Die Basis für das Recyclingmaterial sind Spulenreste und Webkanten. Pre-Consumer-Waste, wie es im Fachjargon heißt. Das ist ein wichtiger Parameter im Faser-Recycling. Andreas Merkel: „Ein Altkleidersammler hat Post-Consumer-Waste vorliegen, eine kunterbunte Mischung an Textilien, und damit keine Ahnung, welche Stoffe sich genau darin verstecken“. Bei Otto weiß man im Gegensatz dazu genau, was in den Prozessabgängen steckt. Zudem ist der Rohstoff sehr homogen.
Die recycelten Fasern werden in einem eigens von Otto entwickelten Spinnverfahren mit 75 Prozent Virgin Cotton zu einem recot²-Baumwollgarn versponnen. „Wir verzeichnen seit Jahren eine steigende Nachfrage nach diesem Garn“, erklärte Merkel. „Das ist zwar noch kein 100-Prozent-Recycling, aber ein guter Ansatz.“
Nächste Stufe: Garn aus Post-Consumer-Baumwolle
In Kooperation mit dem Recycling Atelier des ITA Augsburg und zwei weiteren Unternehmen arbeitet Gebr. Otto schon an der nächsten Stufe: einem Baumwollgarn aus einem möglichst hohen Anteil an Baumwollfasern aus Post-Consumer-Recycling. Als „Rohmaterial“ dient Tischwäsche, die ein Mietwäscheservice ausgemustert hat. Erreicht hat die Projektgruppe ein Garn mit einem Recycling-Anteil von 50 Prozent in einer Feinheit von 28/1, das nun zu einer textilen Fläche verwoben werden soll.

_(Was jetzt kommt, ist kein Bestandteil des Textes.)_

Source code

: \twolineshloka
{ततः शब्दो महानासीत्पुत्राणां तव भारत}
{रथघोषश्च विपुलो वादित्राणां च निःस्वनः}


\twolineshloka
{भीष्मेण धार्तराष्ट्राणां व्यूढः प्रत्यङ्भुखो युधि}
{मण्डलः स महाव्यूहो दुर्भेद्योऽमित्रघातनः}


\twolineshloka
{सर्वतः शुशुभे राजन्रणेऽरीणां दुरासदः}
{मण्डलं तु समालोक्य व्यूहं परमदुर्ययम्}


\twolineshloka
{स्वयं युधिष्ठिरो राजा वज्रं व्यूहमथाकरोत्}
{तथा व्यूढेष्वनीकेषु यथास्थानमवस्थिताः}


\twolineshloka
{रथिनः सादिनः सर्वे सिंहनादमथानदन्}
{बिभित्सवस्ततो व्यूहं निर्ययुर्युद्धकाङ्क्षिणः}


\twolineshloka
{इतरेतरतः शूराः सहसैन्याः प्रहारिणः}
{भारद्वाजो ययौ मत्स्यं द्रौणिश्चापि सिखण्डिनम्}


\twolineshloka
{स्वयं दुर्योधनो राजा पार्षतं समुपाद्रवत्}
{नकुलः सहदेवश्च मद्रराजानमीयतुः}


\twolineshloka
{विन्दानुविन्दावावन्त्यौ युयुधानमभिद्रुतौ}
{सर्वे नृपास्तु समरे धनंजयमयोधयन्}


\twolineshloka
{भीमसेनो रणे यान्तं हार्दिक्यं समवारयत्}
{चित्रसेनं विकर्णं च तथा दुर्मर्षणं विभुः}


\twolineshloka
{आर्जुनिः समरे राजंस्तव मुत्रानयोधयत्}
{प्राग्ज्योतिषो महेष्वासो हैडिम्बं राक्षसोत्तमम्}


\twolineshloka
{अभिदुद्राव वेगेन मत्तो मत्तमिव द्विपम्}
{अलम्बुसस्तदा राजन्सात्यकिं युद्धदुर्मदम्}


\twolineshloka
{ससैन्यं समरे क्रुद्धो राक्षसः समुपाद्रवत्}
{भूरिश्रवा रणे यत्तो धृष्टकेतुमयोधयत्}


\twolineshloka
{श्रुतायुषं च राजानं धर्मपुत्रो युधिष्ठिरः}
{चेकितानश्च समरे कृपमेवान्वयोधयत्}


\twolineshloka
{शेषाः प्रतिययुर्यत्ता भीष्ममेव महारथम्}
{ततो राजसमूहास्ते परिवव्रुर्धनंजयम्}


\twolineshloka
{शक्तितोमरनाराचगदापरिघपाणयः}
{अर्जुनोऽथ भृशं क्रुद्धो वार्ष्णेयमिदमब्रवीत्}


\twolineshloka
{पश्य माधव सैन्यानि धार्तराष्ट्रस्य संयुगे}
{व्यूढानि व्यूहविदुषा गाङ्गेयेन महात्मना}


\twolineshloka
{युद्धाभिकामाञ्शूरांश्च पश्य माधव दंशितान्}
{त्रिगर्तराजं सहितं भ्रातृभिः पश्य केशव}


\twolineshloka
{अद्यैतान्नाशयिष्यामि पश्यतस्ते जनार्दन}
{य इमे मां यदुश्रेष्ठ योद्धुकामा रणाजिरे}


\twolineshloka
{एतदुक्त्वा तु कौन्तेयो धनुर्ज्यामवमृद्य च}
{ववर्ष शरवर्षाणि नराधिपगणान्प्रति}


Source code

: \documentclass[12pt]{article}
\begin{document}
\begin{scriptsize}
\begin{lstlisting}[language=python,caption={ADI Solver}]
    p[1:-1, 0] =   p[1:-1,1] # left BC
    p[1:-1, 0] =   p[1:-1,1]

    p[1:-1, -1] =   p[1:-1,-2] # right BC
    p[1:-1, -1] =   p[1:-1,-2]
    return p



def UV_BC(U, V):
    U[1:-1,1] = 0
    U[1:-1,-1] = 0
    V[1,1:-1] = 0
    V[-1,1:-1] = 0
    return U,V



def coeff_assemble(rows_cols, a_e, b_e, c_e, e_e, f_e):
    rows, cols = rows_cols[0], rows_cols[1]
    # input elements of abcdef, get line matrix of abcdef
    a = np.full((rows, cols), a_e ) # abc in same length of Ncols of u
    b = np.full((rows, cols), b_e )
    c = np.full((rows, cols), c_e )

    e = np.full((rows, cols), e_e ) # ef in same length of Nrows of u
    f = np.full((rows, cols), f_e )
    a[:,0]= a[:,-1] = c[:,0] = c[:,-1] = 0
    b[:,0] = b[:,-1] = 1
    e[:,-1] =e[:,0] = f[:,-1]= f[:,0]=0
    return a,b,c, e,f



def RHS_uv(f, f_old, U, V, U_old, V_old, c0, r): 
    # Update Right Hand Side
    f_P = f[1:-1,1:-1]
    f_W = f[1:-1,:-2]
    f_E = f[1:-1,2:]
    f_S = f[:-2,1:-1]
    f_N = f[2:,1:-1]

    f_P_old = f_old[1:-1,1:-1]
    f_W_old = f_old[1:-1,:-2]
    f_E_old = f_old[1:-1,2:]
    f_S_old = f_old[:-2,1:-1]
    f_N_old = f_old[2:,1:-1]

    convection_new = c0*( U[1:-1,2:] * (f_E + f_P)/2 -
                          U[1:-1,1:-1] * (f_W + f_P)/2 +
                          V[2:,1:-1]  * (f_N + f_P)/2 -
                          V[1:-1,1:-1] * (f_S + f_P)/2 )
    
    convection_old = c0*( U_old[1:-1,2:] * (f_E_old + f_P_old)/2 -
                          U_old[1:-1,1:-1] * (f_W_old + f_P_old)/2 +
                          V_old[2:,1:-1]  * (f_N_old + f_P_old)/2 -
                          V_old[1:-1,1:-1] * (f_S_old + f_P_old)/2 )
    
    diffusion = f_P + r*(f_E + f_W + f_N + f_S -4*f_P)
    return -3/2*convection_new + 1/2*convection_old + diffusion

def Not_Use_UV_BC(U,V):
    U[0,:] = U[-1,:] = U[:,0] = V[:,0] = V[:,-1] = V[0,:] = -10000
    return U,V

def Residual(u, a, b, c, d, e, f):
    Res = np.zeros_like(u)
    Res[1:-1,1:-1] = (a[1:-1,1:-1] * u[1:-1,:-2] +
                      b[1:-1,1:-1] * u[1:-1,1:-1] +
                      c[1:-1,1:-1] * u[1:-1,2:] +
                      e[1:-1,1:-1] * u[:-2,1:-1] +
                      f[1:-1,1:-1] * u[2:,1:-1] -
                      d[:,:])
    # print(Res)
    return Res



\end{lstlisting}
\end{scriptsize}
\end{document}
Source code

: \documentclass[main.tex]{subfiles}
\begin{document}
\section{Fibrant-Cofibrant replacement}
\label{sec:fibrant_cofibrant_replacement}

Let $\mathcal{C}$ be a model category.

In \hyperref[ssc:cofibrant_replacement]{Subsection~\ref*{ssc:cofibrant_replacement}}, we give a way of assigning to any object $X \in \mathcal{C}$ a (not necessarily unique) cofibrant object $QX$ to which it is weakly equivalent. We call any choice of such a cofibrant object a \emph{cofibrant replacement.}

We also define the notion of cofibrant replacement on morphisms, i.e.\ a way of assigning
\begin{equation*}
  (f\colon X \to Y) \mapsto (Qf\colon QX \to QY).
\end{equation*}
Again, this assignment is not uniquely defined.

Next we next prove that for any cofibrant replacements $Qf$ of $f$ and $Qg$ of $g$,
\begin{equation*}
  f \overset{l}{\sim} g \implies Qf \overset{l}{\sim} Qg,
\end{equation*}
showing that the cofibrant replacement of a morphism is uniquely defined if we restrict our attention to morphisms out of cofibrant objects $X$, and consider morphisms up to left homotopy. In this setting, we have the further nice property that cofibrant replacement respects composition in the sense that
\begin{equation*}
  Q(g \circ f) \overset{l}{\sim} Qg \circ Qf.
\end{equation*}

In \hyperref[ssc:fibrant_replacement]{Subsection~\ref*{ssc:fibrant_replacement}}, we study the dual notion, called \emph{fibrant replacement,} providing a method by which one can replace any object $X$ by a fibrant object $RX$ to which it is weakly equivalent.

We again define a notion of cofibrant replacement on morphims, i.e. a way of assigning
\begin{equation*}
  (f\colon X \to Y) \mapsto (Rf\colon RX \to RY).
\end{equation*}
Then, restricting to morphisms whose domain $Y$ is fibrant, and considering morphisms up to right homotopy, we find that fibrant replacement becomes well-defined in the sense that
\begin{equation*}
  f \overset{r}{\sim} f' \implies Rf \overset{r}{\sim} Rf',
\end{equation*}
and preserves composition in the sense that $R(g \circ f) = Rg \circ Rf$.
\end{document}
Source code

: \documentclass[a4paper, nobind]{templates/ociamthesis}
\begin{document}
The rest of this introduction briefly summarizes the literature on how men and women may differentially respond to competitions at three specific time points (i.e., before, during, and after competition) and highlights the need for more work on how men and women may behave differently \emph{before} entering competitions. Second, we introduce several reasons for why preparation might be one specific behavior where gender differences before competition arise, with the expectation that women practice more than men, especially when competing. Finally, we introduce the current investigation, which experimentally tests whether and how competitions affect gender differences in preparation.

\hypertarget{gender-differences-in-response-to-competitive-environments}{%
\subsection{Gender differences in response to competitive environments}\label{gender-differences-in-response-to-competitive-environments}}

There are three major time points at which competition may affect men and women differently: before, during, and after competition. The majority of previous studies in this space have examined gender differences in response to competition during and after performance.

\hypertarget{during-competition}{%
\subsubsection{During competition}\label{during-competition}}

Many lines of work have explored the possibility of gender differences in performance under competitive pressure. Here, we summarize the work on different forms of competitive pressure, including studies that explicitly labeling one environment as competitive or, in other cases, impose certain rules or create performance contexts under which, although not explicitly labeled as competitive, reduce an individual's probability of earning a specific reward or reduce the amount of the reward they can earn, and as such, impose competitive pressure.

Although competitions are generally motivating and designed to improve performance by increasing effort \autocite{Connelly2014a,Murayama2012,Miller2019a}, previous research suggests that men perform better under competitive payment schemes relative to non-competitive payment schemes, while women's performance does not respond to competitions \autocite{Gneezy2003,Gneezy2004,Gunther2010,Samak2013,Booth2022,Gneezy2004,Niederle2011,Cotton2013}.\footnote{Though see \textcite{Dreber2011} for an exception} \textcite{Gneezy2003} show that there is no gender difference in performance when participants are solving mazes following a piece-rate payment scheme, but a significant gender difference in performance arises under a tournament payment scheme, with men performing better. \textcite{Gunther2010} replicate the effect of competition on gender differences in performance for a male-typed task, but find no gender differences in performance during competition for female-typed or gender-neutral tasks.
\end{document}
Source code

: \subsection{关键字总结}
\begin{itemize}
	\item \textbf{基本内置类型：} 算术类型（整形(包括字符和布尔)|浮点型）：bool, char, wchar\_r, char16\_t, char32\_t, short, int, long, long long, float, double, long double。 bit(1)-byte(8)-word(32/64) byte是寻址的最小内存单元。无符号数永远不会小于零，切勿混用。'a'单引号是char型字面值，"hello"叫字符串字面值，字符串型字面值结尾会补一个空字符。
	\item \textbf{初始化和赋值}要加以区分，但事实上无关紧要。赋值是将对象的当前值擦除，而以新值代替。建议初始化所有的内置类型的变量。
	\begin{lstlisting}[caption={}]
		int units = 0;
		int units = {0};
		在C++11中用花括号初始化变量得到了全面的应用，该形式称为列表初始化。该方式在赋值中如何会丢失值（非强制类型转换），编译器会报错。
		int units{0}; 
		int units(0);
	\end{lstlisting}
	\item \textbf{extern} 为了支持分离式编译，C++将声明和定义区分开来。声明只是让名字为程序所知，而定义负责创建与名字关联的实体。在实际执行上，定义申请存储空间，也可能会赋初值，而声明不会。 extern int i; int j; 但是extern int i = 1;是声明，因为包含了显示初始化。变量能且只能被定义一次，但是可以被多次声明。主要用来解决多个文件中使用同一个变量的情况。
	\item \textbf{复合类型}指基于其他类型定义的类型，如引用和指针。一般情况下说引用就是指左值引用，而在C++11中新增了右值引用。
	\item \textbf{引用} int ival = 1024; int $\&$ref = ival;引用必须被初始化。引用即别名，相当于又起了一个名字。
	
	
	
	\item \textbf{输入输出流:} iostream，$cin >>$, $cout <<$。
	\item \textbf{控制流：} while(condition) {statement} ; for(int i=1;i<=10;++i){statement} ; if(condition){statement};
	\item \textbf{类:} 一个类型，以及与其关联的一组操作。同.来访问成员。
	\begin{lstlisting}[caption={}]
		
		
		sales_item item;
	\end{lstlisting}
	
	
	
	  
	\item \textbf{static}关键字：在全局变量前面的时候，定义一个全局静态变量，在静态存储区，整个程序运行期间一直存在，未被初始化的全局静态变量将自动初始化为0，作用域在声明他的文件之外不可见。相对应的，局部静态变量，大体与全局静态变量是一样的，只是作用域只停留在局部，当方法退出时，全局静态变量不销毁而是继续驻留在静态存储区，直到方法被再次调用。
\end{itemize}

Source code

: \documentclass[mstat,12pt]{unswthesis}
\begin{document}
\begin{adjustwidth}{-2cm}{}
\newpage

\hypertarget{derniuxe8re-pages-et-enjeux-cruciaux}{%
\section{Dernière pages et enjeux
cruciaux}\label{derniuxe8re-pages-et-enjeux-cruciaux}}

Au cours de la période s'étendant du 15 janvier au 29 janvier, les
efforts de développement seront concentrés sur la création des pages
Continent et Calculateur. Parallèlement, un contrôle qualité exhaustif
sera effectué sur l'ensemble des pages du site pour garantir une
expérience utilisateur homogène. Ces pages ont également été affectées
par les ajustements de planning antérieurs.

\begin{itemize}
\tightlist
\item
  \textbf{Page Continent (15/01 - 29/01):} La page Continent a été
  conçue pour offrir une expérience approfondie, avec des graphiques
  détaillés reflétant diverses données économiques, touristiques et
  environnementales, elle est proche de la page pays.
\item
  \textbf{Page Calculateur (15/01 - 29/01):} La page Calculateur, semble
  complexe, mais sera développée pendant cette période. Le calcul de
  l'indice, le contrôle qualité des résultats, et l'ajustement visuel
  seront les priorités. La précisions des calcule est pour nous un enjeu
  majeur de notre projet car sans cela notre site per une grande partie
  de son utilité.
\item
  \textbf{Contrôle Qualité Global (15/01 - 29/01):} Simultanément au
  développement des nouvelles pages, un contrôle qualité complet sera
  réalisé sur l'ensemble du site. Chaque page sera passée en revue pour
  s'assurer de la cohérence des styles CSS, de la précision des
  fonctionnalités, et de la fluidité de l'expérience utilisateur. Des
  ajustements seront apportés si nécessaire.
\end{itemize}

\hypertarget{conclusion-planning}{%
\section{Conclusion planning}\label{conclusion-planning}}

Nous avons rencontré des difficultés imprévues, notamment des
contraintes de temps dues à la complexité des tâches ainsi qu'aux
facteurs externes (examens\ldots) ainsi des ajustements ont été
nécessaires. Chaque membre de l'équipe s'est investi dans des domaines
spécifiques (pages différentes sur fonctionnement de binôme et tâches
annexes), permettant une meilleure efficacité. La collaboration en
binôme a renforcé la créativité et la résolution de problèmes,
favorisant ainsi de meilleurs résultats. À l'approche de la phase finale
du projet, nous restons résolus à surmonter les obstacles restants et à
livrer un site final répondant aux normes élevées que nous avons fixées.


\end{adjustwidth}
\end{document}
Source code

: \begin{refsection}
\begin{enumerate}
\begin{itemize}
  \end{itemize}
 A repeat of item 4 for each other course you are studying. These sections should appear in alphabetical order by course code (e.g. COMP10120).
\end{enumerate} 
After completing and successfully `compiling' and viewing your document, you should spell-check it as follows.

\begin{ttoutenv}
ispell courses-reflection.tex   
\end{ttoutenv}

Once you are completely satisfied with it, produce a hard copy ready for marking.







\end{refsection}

Loraine Labus vom ITA Recycling Atelier stellte das Projekt den Zuhörenden vor. Als Herausforderung nannte Labus die kürzere Faserlänge der wiederaufbereiteten Baumwolle. Das schränkt deren Verspinnbarkeit ein. Loraine Labus: „In der 50:50 Mischung hat Gebr. Otto in seiner Ringspinnerei ein Ergebnis erreicht, das die gewünschten Eigenschaften erfüllt.“ In Zukunft will man sich am ITA noch intensiver um die Staubentwicklung und den Faserflug kümmern.
Blaupause für individuelle Lösungen
Andreas Merkel dankte der Referentin und nannte das Projekt „ambitioniert“, denn „Mietwäsche hat schon einiges an Leben auf dem Buckel, wenn sie ausgemustert wird.“ Und: „Aus Abfall wird kein Gold mehr.“ Als Blaupause für Kunden, die individuelle Lösungen zur Weiterverarbeitung ihres Abfalls suchen, seien die Ergebnisse des Projekts sehr wertvoll.